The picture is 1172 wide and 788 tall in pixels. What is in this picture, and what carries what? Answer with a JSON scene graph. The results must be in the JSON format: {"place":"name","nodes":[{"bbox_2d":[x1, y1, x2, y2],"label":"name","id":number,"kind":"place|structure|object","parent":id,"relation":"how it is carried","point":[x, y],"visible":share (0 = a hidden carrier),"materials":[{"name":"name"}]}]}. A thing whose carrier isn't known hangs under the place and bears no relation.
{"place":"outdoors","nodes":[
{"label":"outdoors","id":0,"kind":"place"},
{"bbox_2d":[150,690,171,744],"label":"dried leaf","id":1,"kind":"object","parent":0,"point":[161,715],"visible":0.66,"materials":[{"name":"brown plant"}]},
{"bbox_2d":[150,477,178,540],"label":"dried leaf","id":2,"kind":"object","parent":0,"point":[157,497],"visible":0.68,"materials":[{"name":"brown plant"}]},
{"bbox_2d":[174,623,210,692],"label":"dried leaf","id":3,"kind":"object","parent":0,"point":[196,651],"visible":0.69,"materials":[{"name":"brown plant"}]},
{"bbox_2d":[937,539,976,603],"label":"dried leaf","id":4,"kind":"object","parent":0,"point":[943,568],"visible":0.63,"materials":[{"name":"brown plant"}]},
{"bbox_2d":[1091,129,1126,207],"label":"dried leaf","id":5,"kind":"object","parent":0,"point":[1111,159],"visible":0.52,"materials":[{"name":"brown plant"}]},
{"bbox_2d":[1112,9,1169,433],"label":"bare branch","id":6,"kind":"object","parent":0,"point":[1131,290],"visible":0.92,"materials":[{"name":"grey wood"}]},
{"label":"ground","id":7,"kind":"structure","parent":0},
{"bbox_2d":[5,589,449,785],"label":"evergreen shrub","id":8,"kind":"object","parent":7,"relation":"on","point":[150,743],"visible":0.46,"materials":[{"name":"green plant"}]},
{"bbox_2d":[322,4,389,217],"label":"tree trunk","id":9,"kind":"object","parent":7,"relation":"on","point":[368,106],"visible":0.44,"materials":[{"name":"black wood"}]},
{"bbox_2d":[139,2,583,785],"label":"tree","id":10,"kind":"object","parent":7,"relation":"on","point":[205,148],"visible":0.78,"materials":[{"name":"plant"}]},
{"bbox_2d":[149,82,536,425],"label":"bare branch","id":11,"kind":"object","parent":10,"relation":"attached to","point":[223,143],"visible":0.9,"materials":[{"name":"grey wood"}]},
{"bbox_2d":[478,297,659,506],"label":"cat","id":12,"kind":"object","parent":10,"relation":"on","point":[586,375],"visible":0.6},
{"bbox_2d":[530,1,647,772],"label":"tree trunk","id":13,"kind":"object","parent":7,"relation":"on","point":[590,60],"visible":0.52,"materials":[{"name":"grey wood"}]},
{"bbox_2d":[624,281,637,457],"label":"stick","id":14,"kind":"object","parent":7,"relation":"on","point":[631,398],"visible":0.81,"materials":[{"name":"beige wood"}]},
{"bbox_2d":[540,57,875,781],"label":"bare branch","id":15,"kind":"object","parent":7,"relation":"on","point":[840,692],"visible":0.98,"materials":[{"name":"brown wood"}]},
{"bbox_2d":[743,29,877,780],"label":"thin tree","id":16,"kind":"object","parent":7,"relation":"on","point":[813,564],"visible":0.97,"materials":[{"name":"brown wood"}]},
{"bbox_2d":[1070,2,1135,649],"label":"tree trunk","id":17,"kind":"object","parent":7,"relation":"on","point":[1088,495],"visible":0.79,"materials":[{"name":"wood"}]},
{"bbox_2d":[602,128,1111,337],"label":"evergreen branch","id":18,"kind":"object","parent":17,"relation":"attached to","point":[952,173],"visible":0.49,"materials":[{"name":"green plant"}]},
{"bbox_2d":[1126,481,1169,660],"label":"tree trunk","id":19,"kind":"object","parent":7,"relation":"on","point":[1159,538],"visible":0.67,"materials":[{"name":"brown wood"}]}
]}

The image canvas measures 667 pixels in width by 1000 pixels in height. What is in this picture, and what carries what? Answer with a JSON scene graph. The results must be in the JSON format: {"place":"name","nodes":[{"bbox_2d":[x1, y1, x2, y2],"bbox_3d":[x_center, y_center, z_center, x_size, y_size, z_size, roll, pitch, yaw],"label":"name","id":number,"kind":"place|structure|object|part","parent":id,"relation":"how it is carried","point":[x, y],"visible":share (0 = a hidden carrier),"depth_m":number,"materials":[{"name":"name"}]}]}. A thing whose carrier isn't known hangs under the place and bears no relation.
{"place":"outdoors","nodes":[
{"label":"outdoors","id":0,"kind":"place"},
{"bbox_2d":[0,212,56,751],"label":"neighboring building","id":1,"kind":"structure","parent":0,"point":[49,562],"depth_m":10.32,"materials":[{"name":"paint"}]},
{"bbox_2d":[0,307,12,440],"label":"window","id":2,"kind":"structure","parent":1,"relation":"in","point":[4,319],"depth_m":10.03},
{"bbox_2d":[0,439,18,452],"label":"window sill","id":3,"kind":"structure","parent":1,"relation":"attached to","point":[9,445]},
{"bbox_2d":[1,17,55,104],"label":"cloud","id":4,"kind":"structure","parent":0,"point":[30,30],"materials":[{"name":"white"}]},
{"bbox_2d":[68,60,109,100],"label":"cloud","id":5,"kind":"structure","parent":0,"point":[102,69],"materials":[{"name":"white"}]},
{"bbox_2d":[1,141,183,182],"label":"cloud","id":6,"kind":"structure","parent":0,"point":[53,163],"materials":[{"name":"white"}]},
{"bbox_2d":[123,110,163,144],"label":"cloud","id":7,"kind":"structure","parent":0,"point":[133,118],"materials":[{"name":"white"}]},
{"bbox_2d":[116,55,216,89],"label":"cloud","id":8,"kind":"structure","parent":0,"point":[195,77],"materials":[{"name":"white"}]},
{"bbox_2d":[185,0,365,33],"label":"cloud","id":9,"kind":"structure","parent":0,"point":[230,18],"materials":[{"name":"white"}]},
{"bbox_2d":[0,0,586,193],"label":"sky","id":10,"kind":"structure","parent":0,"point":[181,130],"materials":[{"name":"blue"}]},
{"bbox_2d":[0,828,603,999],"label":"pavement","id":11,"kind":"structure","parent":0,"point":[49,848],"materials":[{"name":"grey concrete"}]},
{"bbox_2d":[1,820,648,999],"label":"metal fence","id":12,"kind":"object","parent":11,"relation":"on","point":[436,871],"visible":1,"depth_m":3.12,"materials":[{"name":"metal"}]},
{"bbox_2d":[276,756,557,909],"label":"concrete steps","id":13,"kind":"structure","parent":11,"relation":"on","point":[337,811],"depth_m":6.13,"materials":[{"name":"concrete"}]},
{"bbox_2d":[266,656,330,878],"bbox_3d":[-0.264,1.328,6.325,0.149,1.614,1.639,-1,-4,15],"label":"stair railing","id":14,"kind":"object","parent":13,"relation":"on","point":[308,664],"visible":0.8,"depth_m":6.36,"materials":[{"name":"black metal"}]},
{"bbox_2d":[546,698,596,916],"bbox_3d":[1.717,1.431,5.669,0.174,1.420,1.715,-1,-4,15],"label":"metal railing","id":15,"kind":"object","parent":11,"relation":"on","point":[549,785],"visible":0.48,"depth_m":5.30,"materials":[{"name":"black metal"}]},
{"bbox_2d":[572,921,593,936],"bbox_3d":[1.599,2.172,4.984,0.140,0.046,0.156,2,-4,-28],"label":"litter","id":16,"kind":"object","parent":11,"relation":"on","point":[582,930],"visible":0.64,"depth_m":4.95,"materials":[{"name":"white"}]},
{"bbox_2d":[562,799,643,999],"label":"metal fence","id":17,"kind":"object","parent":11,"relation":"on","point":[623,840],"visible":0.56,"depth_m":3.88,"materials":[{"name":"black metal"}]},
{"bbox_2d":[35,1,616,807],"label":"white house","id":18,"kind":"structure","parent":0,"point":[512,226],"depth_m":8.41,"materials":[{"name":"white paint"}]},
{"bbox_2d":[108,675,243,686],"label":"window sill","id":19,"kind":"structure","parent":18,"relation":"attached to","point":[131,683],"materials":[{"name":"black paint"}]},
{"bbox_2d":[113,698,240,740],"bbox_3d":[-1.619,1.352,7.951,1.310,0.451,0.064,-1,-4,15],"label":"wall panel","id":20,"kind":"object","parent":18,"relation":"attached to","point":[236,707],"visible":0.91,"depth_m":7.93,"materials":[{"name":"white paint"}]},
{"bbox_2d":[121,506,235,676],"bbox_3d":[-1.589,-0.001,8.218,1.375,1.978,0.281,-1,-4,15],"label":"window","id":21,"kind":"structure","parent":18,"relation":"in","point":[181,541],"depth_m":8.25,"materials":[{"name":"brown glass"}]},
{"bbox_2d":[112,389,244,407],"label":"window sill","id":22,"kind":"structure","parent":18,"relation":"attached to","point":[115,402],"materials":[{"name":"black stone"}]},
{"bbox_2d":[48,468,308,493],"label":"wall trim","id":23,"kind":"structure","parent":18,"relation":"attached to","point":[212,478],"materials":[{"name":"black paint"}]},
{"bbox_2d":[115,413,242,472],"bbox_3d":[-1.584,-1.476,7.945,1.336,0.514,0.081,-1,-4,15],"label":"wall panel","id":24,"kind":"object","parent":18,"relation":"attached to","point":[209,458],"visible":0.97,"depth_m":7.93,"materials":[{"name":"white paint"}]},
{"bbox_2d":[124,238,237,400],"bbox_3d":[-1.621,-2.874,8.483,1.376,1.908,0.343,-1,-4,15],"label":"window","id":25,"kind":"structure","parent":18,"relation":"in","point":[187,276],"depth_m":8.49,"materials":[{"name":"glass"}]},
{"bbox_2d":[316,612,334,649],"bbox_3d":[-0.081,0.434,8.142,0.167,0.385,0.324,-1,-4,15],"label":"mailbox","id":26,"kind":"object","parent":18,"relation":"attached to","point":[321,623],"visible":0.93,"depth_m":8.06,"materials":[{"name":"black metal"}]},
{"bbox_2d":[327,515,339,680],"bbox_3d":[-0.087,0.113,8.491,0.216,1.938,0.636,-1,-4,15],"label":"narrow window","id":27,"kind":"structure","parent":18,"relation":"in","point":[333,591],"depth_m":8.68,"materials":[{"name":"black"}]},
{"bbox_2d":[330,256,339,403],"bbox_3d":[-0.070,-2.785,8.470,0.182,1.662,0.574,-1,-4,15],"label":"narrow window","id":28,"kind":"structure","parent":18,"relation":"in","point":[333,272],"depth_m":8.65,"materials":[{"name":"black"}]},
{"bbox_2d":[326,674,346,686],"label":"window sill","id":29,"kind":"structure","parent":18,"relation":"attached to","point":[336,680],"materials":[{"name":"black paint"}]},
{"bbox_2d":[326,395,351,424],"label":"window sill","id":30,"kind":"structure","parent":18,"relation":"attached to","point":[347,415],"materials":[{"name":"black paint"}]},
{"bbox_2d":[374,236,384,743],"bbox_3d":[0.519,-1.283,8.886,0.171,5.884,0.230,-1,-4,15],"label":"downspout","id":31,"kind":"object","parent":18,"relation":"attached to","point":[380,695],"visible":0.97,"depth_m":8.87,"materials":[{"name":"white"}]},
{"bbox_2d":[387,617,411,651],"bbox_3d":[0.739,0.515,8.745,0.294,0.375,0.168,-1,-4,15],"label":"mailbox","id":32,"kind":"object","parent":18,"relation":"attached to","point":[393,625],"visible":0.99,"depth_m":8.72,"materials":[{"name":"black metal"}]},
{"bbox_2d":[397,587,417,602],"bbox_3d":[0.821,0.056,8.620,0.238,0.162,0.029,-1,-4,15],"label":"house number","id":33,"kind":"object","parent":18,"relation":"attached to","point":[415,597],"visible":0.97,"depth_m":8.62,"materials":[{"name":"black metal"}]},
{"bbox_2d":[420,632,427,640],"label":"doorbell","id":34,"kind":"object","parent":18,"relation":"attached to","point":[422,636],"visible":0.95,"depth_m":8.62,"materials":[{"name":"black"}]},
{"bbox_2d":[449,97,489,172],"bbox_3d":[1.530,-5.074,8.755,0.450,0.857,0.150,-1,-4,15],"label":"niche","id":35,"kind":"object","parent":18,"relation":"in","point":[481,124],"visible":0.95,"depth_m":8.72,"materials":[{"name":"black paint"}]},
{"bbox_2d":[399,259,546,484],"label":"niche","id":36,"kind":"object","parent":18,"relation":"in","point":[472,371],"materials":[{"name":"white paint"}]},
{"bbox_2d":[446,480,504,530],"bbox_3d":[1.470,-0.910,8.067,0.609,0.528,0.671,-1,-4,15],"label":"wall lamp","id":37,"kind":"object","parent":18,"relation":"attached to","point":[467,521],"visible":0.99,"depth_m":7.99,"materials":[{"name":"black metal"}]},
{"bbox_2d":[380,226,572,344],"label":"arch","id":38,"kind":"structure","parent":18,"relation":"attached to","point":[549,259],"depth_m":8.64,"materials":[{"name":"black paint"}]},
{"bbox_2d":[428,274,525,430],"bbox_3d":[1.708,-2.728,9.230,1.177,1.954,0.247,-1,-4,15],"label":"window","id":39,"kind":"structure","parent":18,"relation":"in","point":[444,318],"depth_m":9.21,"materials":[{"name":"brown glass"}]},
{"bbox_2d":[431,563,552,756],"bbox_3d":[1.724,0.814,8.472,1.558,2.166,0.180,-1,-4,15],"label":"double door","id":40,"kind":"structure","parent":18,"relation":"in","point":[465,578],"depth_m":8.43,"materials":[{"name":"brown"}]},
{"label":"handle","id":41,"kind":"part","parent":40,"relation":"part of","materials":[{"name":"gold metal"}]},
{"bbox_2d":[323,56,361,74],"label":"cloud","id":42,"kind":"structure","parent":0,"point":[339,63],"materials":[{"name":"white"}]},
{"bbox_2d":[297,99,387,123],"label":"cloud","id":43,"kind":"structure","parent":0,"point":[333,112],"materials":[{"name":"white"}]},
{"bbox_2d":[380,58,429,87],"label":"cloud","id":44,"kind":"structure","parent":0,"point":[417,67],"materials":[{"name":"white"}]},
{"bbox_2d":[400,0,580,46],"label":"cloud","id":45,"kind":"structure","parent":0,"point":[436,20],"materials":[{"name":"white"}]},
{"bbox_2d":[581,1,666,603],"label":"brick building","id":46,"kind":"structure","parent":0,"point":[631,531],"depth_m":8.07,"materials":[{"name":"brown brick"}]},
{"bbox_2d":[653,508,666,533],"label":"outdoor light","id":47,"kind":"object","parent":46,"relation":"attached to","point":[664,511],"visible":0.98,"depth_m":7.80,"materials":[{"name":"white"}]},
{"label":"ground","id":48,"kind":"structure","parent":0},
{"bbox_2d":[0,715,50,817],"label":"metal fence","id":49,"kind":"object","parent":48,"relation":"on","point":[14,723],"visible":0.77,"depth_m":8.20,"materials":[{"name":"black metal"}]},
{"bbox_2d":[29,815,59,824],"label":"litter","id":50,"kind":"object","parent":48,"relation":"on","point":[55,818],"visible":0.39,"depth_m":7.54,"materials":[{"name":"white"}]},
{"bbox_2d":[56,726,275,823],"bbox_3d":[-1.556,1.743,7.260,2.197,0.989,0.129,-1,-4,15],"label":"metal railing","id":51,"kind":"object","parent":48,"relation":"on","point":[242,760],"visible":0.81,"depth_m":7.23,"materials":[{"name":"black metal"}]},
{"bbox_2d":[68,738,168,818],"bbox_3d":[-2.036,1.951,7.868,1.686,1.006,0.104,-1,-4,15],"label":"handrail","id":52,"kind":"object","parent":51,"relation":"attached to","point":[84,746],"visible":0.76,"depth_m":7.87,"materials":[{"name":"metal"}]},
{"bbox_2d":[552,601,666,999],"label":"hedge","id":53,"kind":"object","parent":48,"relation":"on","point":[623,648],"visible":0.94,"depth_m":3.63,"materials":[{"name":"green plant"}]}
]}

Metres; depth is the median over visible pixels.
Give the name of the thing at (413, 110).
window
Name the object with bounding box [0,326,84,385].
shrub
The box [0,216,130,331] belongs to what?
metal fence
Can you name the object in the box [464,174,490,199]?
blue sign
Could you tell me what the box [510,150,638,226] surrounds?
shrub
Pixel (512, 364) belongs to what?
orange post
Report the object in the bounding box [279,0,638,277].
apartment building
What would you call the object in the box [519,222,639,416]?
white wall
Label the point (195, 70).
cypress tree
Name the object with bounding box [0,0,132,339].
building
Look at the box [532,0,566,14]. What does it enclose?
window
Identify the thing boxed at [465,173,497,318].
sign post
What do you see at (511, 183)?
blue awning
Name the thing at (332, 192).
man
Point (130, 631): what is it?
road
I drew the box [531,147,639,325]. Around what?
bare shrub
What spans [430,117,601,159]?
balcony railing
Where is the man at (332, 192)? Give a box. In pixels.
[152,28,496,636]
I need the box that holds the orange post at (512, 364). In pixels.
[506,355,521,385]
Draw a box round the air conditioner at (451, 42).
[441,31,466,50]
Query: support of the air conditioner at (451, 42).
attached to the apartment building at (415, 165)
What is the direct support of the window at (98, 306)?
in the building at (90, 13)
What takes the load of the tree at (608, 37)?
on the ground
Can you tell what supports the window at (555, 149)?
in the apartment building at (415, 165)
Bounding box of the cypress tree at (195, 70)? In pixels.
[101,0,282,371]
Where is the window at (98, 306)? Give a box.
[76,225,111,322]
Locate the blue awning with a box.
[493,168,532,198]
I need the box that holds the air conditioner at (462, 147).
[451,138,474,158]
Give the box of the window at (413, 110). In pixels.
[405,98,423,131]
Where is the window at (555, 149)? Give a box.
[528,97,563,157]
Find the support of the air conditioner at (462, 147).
◆ ◆ ◆ ◆ ◆
◆ Exercise instructions
Repeat only the stretch of lines that opens with the line containing "Where is the window at (98, 306)? Give a box." and closes with the final line of the entries, both included, exactly as written.

◆ Response below
Where is the window at (98, 306)? Give a box.
[76,225,111,322]
Locate the blue awning with a box.
[493,168,532,198]
I need the box that holds the air conditioner at (462, 147).
[451,138,474,158]
Give the box of the window at (413, 110). In pixels.
[405,98,423,131]
Where is the window at (555, 149)? Give a box.
[528,97,563,157]
Find the support of the air conditioner at (462, 147).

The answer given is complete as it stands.